If this were true, then in order to help my village, I was staying miserable, which prevented me from helping my village. Awesome.
I rolled over in my bed on New Years Eve and felt I was confirming this view. The weathered copy of War and Peace lay next to me but I knew I wasn’t going to read any more. The drumming had started up again close-by and you could hear the kids shrieking at the breaks, but I knew I wouldn’t go. At this rate, would I even go to the meeting? Would I possibly complete a project?
It was almost nine. I was still awake and sick of feeling doomed. I grabbed my short wave radio and found a faint salsa station. Hooking it into the wire that snaked eight feet up to the crest of my hut, I began to dance.

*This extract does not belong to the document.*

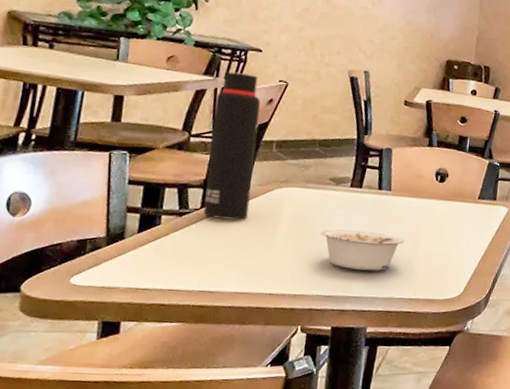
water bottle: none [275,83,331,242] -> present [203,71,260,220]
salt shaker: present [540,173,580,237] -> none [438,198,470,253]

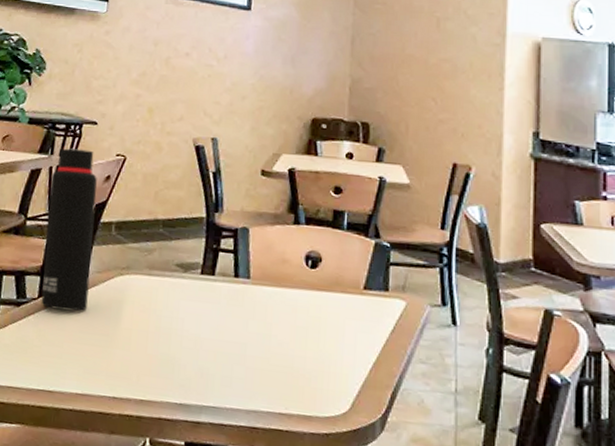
legume: present [320,229,405,271] -> none [168,324,270,377]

I danced slowly as if by compulsion. The doom was still palpable and everything seemed to suggest that I belonged on the bed, inert. But my steps elongated, the music grew richer, sweat beaded on my skin and suddenly I was dancing with real joy. Shakira would have been mortified. As the second hand clicked past 11:59, I slumped exhausted onto my bed and toasted the New Year by devouring an extra chocolate chew calcium supplement.
Tucking in the mosquito net, triumphant, I thought, “This is adulthood.” With the simplest tools—a radio and some calcium—I had fashioned a makeshift happiness, one that would (hopefully) sustain me in the pursuit of an elusive, rewarding goal. Sure, for the long haul real happiness might be necessary for achievement. But realizing you can marshal contentment on your own—that you can choose it in the face of seemingly fated wallowing—was transcendent. Certainly more so than drinking vodka and fosters clark out of plastic bags. And it meant no hang over for the meeting I would attend the next day.